In the banking transparency passage, rename "banker compensation" to "bank staff pay" and give the stretch from "For all the" through "was involved in?" with that change.

### GIVEN TEXT
========================================================================

For all the claims that banker compensation was the root of all the banking industry problems, there is one devastating rebuttal:  would the level of banker compensation and misbehavior have been the same had there been transparency throughout the financial system rather than huge pockets of opacity.

For example, would bankers still have manipulated the Libor interest rate if market participants could see all the Libor-based trades (both funding and off-balance sheet) that the bank was involved in?

For example, would bankers still have been able to sell the same volume of sub-prime mortgage backed securities and related derivatives if the securities had to provide observable event based reporting with disclosure of all non-borrower privacy protected data fields tracked by originators and servicers?

Regular readers know that the answer to these and related question is no as the sunlight provided by transparency is the best disinfectant.

Sir David Walker, the chairman of the board for Barclays, made one of these banker compensation claims when he told Parliament that the way to change banking culture is to change how bankers are paid.

Maybe.  Far more effective at changing banker culture is to require ultra transparency and require the banks to disclose on an ongoing basis their current global asset, liability and off-balance sheet exposure details.

By requiring ultra transparency, regulators instill in banks a culture of anything they do today will be known by the market tomorrow.  This culture has a very strong incentive to engage in exemplary behavior.

According to a Telegraph article,

Sir David Walker, the chairman designate of Barclays, has blamed the way banks pay their staff for the problems of the industry and said he favoured new rules which would give far more detail on how much bankers are paid. 
Speaking at the first public hearing of a parliamentary commission into banks, Sir David investment bankers focus on short-term targets had been “hugely damaging”. 
“The problem that I think has been most serious is not so much levels of remuneration, but the gearing of remuneration to revenue.” said Sir David. 
He added: “The inappropriate incentivisation is accountable for a lot of what has gone wrong.”... 
Sir David added that shareholders were also "an important part of the problem" and should share the blame for some of the industry's problems. "They encouraged banks to lever up," he said.
Actually, given the level of opacity in bank reporting, banks are 'black boxes' according to the Bank of England's Andrew Haldane, the shareholders were not part of the problem.  Shareholders lacked the information they needed to exert market discipline on bankers' bad behavior.

========================================================================

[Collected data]
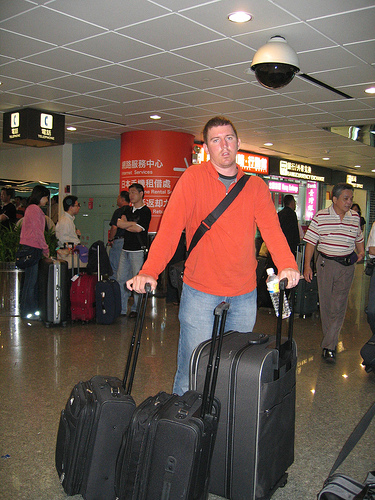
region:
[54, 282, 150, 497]
a black piece of luggage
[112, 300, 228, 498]
a black piece of luggage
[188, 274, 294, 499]
a black piece of luggage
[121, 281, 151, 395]
an extended luggage handle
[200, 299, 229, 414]
an extended luggage handle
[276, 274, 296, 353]
an extended luggage handle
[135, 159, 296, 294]
a long sleeve orange sweatshirt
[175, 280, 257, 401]
a pair of faded blue jeans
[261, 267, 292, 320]
a clear plastic water bottle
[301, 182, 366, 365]
a man walking in airport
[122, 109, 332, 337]
man wearing orange sweater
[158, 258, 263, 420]
man wearing blue jeans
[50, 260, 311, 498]
three black rolling suit cases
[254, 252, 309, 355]
man holding water bottle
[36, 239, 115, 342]
red rolling suitcase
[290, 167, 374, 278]
man wearing striped shirt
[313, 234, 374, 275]
man wearing a pouch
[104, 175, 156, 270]
man wearing black and white shirt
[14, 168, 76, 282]
lady wearing pink sweater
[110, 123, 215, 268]
orange pillar with asian writing on it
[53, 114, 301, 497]
Man with three black suitcases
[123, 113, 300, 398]
Man wearing an orange long sleeve shirt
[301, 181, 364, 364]
Man wearing a striped shirt and brown pants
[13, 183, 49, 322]
Woman wearing pink top and jeans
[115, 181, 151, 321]
Man standing with his arms folded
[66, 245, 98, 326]
Red suitcase on wheels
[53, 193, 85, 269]
Man wearing khaki pants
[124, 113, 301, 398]
Man holding a plastic water bottle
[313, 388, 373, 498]
Gray and black luggage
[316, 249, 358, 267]
Black fanny pack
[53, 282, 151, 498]
a black suitcase with a handle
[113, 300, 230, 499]
a black suitcase with a handle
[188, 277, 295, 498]
a black suitcase with a handle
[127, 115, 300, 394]
a man in a red jacket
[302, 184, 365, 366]
a man in a striped shirt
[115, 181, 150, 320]
a man in a black shirt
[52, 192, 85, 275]
a man in a white shirt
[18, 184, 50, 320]
a woman in a pink shirt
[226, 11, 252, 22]
a recessed lighting fixture in ceiling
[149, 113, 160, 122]
a recessed lighting fixture in ceiling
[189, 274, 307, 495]
a large black suitcase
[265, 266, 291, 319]
a clear water bottle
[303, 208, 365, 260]
a man's striped shirt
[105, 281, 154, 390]
a long black suitcase handle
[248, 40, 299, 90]
a black and white security camera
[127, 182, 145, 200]
short cut black hair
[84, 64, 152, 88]
a white ceiling tile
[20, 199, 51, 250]
a woman's pink shirt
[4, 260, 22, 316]
a gray trashcan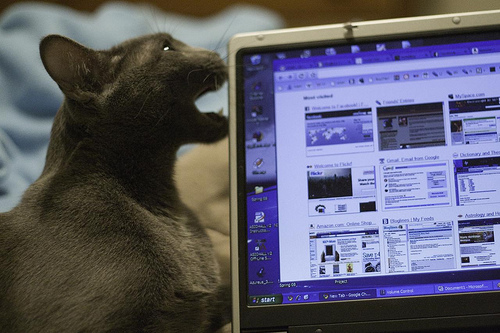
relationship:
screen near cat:
[253, 95, 476, 248] [32, 15, 255, 209]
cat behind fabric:
[32, 15, 255, 209] [111, 16, 137, 34]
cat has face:
[32, 15, 255, 209] [148, 47, 224, 115]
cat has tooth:
[32, 15, 255, 209] [203, 87, 231, 123]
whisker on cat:
[208, 32, 235, 33] [32, 15, 255, 209]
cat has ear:
[32, 15, 255, 209] [10, 28, 94, 109]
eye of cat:
[151, 37, 183, 61] [32, 15, 255, 209]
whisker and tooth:
[208, 32, 235, 33] [203, 87, 231, 123]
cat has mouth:
[32, 15, 255, 209] [189, 52, 241, 125]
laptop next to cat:
[240, 43, 486, 277] [32, 15, 255, 209]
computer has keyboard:
[240, 43, 486, 277] [409, 300, 478, 326]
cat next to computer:
[32, 15, 255, 209] [240, 43, 486, 277]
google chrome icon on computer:
[321, 281, 338, 300] [240, 43, 486, 277]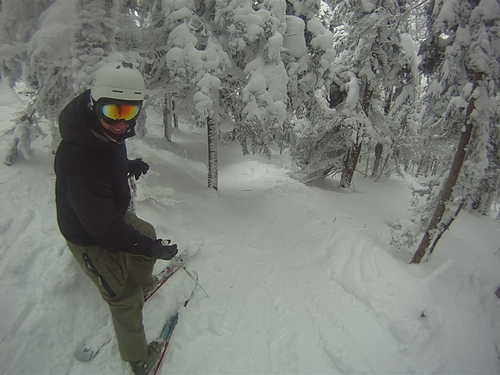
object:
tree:
[149, 0, 266, 186]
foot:
[143, 274, 159, 298]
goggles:
[94, 100, 143, 125]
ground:
[0, 159, 500, 374]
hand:
[154, 238, 179, 260]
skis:
[75, 237, 197, 375]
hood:
[94, 123, 136, 145]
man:
[51, 59, 177, 375]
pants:
[64, 214, 156, 363]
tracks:
[220, 201, 420, 373]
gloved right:
[152, 238, 180, 261]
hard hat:
[88, 66, 145, 139]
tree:
[409, 0, 498, 268]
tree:
[367, 30, 422, 184]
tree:
[149, 0, 188, 144]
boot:
[128, 336, 168, 374]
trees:
[0, 0, 146, 163]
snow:
[0, 0, 500, 375]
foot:
[130, 335, 164, 374]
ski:
[74, 243, 198, 375]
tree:
[286, 0, 424, 193]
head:
[85, 67, 148, 140]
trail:
[177, 125, 437, 246]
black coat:
[54, 88, 154, 255]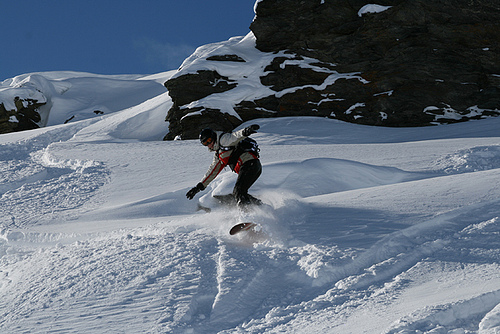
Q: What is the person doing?
A: Snowboarding.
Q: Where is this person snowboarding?
A: On ski slope.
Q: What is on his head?
A: A helmet.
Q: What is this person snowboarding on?
A: Snow.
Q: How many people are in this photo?
A: One person.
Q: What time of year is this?
A: Winter.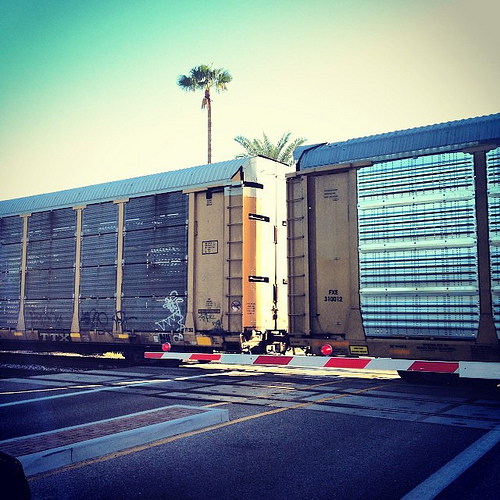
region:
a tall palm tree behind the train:
[172, 47, 227, 153]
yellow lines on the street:
[235, 385, 315, 412]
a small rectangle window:
[250, 205, 271, 221]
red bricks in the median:
[30, 435, 66, 450]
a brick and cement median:
[50, 390, 230, 450]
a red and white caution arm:
[150, 345, 495, 375]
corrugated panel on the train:
[31, 213, 83, 332]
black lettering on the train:
[325, 284, 345, 309]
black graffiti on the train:
[76, 303, 127, 330]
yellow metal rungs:
[284, 172, 312, 329]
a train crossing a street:
[6, 60, 498, 429]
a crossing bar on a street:
[128, 323, 499, 387]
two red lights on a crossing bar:
[150, 332, 348, 359]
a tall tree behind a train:
[176, 59, 236, 169]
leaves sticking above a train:
[230, 124, 312, 165]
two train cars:
[0, 151, 497, 368]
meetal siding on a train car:
[345, 158, 487, 348]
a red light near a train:
[318, 339, 337, 359]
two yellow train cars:
[16, 91, 491, 377]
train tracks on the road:
[63, 360, 499, 435]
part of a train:
[398, 328, 413, 348]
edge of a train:
[193, 293, 198, 306]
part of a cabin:
[191, 148, 228, 276]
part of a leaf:
[261, 129, 280, 144]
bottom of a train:
[175, 350, 182, 364]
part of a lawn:
[176, 428, 177, 431]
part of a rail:
[186, 315, 209, 358]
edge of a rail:
[182, 362, 217, 412]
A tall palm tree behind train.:
[186, 40, 311, 167]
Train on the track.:
[40, 189, 449, 335]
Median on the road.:
[37, 396, 237, 448]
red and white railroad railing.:
[132, 333, 442, 388]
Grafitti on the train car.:
[71, 285, 201, 340]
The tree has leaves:
[179, 57, 242, 93]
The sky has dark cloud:
[11, 20, 207, 72]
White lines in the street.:
[400, 429, 485, 498]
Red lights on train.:
[311, 329, 346, 358]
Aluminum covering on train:
[301, 131, 447, 161]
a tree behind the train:
[175, 61, 236, 148]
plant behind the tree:
[235, 130, 310, 161]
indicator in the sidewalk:
[316, 340, 332, 356]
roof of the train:
[71, 161, 241, 196]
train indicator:
[319, 343, 334, 361]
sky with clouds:
[278, 13, 460, 100]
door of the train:
[192, 192, 235, 336]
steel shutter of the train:
[366, 173, 481, 333]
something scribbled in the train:
[152, 288, 191, 333]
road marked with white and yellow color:
[36, 368, 311, 498]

========================================================================

### RESPONSE AREA
For all the claims that bank staff pay was the root of all the banking industry problems, there is one devastating rebuttal:  would the level of bank staff pay and misbehavior have been the same had there been transparency throughout the financial system rather than huge pockets of opacity.

For example, would bankers still have manipulated the Libor interest rate if market participants could see all the Libor-based trades (both funding and off-balance sheet) that the bank was involved in?